In [None]:
BUCKET='hohukelkazan'

# Prepare

In [None]:
# read
traindays = spark.read \
    .option("header", "true") \
    .csv('gs://{}/flights/trainday.csv'.format(BUCKET))

In [None]:
# Spark SQLビューに変換
traindays.createOrReplaceTempView('traindays')

In [None]:
# スキーマ定義(TAXI_OUTも数値型にする)
from pyspark.sql.types import StringType, FloatType, StructType, StructField

header = 'FL_DATE,UNIQUE_CARRIER,AIRLINE_ID,CARRIER,FL_NUM,ORIGIN_AIRPORT_ID,ORIGIN_AIRPORT_SEQ_ID,ORIGIN_CITY_MARKET_ID,ORIGIN,DEST_AIRPORT_ID,DEST_AIRPORT_SEQ_ID,DEST_CITY_MARKET_ID,DEST,CRS_DEP_TIME,DEP_TIME,DEP_DELAY,TAXI_OUT,WHEELS_OFF,WHEELS_ON,TAXI_IN,CRS_ARR_TIME,ARR_TIME,ARR_DELAY,CANCELLED,CANCELLATION_CODE,DIVERTED,DISTANCE,DEP_AIRPORT_LAT,DEP_AIRPORT_LON,DEP_AIRPORT_TZOFFSET,ARR_AIRPORT_LAT,ARR_AIRPORT_LON,ARR_AIRPORT_TZOFFSET,EVENT,NOTIFY_TIME'

def get_structfield(colname):
  if colname in ['ARR_DELAY', 'DEP_DELAY', 'DISTANCE', 'TAXI_OUT']:
    return StructField(colname, FloatType(), True)
- - - -
**実施する作業**
1 > 上の引用テキストから、「from pyspark.sql.types import」から「StructField(colname, FloatType(), True)」までの部分を一字一句そのまま書き写してください。
2 > 引用テキストの関数get_structfieldで、FloatTypeのフィールドとして返される列名をすべて挙げてください。
- - - -
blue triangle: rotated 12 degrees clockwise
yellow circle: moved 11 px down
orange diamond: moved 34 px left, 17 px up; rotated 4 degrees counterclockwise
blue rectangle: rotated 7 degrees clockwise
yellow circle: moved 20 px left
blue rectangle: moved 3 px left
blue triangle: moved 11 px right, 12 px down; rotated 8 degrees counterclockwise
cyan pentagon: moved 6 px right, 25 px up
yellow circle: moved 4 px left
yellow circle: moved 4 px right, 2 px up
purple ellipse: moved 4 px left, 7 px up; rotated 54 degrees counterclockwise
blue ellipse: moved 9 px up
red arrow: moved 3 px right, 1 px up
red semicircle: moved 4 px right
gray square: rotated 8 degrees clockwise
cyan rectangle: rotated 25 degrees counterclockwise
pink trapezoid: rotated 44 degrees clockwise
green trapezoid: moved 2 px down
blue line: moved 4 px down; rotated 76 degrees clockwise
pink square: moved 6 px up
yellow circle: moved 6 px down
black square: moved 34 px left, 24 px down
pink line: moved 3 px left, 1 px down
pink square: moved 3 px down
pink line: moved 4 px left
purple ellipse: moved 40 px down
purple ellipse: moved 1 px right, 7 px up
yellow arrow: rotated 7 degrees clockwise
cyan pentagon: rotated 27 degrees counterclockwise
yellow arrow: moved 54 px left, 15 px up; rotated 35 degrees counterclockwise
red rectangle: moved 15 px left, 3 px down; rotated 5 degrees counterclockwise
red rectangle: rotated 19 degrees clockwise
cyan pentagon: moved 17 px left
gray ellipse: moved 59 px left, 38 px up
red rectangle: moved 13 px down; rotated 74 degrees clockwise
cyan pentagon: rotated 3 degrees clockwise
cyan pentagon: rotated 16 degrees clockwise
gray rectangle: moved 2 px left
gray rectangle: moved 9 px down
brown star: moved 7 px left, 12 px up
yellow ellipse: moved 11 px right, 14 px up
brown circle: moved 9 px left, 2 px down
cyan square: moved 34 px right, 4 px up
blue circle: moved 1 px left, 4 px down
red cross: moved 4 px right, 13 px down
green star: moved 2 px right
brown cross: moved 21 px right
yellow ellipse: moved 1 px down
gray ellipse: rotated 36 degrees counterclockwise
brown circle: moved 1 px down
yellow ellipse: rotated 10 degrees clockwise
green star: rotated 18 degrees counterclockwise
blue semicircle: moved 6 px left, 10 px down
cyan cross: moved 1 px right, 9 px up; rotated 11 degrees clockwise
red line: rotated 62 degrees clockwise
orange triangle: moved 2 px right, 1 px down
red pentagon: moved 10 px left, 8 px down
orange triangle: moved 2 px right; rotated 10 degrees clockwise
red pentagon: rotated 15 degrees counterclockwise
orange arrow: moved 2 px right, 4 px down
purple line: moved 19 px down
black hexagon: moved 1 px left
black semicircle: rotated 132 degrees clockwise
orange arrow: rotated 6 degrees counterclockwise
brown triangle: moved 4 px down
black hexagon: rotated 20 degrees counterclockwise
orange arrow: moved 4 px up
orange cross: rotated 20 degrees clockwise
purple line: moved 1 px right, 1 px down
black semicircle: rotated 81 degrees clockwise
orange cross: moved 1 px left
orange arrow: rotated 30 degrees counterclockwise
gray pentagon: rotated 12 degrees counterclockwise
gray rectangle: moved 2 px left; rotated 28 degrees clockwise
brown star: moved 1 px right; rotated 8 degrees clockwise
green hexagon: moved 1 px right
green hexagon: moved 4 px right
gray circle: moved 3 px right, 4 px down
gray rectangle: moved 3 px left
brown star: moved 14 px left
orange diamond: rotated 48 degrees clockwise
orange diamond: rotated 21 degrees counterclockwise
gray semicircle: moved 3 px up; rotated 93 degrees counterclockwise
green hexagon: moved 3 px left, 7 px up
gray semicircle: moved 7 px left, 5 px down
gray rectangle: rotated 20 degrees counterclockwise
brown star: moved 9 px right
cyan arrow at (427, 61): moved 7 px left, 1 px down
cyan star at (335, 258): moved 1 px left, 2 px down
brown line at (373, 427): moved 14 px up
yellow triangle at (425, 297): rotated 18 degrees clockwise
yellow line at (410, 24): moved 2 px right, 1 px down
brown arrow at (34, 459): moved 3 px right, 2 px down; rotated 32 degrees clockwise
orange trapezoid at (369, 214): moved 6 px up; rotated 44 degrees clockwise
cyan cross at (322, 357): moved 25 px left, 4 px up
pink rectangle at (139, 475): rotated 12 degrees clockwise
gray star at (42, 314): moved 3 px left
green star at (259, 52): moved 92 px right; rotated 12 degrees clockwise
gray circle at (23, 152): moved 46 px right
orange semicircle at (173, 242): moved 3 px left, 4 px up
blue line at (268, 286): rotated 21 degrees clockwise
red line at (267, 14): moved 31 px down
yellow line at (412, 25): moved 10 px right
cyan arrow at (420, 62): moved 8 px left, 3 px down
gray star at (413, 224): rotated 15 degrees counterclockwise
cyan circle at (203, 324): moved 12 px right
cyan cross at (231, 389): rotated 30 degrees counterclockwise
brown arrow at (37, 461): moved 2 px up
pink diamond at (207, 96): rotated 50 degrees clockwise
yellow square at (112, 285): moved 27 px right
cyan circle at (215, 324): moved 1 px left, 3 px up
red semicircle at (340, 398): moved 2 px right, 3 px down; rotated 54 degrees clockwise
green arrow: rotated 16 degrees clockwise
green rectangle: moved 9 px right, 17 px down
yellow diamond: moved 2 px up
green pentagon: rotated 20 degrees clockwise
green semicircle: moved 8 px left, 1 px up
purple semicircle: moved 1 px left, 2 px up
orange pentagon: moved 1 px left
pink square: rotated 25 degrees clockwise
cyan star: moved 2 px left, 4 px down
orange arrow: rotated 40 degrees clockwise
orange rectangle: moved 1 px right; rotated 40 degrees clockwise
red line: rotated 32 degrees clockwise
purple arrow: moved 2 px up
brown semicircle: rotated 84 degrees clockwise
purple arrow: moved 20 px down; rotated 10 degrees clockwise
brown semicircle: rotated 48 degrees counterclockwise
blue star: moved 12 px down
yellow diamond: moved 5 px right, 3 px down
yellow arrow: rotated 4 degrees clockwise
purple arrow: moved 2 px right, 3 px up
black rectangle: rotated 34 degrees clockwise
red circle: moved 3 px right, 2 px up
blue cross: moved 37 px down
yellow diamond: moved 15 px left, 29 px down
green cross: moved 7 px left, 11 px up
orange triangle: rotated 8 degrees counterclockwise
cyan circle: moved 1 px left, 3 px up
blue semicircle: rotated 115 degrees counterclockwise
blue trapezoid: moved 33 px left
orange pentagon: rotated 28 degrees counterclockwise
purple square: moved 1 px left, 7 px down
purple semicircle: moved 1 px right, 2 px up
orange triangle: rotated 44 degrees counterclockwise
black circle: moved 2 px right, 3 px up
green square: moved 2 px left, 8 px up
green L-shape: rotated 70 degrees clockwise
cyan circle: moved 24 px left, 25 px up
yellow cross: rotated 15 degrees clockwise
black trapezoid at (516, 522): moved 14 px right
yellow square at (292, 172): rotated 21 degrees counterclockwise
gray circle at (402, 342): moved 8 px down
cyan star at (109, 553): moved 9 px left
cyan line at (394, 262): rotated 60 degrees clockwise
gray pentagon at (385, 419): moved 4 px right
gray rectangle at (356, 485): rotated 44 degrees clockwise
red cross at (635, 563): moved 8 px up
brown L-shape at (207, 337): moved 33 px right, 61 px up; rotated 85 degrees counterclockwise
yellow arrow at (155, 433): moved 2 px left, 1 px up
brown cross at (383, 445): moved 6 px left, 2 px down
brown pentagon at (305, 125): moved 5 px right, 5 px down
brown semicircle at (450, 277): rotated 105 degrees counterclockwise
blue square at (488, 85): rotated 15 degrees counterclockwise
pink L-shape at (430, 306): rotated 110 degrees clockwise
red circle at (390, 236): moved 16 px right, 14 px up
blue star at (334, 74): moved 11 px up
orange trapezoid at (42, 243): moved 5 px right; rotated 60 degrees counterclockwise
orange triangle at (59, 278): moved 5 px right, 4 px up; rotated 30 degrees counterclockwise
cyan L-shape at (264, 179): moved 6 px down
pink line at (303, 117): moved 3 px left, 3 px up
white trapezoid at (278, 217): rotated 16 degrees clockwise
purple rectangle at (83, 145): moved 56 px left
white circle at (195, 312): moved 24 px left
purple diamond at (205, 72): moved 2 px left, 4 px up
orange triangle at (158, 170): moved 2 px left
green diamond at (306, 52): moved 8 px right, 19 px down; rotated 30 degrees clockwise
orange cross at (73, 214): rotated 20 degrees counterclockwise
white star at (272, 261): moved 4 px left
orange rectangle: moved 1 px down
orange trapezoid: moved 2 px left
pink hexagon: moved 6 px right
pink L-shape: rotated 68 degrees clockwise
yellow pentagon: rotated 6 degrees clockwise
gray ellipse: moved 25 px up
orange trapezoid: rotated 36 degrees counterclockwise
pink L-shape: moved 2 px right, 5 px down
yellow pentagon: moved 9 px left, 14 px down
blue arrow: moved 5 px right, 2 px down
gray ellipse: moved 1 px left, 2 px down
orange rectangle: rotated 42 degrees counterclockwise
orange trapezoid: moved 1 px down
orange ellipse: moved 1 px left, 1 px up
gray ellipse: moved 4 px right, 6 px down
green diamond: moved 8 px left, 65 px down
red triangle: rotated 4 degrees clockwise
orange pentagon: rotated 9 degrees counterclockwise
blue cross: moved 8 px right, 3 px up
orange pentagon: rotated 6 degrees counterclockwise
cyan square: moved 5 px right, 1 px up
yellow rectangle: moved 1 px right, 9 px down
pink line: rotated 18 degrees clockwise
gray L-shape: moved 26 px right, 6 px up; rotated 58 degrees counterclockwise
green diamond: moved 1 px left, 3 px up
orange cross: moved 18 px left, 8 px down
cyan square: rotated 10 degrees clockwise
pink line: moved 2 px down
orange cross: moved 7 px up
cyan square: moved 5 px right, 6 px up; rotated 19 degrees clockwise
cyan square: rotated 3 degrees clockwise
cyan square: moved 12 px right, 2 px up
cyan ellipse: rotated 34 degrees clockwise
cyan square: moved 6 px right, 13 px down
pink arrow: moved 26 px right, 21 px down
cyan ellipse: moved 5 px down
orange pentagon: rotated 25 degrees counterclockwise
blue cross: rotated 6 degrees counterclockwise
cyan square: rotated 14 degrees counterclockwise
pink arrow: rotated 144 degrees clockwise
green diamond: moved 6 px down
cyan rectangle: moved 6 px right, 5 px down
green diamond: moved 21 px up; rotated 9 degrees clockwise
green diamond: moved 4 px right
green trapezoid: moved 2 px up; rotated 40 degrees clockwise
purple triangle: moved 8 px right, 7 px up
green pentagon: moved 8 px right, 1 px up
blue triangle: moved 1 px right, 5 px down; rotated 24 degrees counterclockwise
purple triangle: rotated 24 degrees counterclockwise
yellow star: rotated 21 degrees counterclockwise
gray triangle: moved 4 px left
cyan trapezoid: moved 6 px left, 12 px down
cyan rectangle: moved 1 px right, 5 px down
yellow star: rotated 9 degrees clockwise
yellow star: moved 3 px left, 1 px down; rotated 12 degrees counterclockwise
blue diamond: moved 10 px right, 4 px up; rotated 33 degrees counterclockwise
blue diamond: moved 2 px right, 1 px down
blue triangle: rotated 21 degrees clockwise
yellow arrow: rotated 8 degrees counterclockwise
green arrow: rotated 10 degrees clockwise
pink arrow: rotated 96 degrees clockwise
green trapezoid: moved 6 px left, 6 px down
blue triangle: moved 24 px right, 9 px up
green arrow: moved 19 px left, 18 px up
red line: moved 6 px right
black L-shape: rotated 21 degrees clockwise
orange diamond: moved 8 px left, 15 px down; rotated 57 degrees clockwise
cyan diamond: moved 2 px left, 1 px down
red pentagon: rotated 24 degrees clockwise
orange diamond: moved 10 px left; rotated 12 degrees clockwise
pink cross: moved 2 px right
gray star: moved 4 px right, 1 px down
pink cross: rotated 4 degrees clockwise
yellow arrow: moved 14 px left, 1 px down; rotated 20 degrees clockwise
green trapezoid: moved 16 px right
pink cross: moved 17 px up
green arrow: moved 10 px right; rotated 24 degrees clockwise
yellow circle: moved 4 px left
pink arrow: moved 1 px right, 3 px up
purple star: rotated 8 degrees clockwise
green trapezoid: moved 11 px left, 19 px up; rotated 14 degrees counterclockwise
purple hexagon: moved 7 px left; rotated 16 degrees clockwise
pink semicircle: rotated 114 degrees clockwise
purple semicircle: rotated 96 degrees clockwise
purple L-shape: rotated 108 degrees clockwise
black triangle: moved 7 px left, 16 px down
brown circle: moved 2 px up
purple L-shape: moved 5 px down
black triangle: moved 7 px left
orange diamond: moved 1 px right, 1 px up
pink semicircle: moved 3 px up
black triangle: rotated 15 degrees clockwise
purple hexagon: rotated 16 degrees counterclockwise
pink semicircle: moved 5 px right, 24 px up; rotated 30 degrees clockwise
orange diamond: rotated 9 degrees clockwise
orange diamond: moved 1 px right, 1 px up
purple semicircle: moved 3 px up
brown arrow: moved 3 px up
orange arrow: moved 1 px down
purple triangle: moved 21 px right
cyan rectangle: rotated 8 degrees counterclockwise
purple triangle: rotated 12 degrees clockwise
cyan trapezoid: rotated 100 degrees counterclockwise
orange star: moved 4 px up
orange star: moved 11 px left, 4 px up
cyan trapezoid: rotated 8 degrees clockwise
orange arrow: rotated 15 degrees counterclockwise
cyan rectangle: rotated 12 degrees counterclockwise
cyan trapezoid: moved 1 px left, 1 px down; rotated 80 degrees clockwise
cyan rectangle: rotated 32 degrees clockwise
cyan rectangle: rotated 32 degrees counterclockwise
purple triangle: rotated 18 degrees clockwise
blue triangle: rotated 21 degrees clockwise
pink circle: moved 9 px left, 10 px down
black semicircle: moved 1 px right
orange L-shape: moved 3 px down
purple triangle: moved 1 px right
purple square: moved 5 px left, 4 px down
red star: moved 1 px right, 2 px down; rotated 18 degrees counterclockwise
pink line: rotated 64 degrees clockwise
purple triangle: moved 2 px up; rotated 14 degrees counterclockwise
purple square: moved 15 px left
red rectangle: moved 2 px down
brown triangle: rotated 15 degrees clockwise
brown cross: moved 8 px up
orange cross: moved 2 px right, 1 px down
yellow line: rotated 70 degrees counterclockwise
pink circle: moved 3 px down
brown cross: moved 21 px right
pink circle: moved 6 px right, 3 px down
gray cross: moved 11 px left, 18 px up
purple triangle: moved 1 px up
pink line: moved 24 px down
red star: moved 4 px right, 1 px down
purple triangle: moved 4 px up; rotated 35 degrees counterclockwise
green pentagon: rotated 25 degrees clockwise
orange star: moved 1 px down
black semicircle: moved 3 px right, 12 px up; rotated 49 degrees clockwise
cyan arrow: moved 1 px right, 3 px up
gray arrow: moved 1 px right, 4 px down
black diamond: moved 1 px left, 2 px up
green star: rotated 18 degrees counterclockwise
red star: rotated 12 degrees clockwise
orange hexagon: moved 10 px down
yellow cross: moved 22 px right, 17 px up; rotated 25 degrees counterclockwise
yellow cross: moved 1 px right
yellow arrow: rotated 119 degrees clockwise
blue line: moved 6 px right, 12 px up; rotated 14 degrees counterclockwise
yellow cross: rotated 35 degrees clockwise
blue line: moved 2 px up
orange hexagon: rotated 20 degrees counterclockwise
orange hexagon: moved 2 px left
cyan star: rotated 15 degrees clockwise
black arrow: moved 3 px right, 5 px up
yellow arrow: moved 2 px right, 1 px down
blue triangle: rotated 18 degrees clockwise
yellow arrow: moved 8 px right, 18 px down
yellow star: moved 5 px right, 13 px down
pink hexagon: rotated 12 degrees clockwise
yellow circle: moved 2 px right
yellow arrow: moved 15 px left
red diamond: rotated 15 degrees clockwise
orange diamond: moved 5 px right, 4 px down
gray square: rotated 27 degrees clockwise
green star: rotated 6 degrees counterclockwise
- - - -
**回答一覧**
1 >
from pyspark.sql.types import StringType, FloatType, StructType, StructField

header = 'FL_DATE,UNIQUE_CARRIER,AIRLINE_ID,CARRIER,FL_NUM,ORIGIN_AIRPORT_ID,ORIGIN_AIRPORT_SEQ_ID,ORIGIN_CITY_MARKET_ID,ORIGIN,DEST_AIRPORT_ID,DEST_AIRPORT_SEQ_ID,DEST_CITY_MARKET_ID,DEST,CRS_DEP_TIME,DEP_TIME,DEP_DELAY,TAXI_OUT,WHEELS_OFF,WHEELS_ON,TAXI_IN,CRS_ARR_TIME,ARR_TIME,ARR_DELAY,CANCELLED,CANCELLATION_CODE,DIVERTED,DISTANCE,DEP_AIRPORT_LAT,DEP_AIRPORT_LON,DEP_AIRPORT_TZOFFSET,ARR_AIRPORT_LAT,ARR_AIRPORT_LON,ARR_AIRPORT_TZOFFSET,EVENT,NOTIFY_TIME'

def get_structfield(colname):
  if colname in ['ARR_DELAY', 'DEP_DELAY', 'DISTANCE', 'TAXI_OUT']:
    return StructField(colname, FloatType(), True)

2 > ARR_DELAY、DEP_DELAY、DISTANCE、TAXI_OUTの4列です。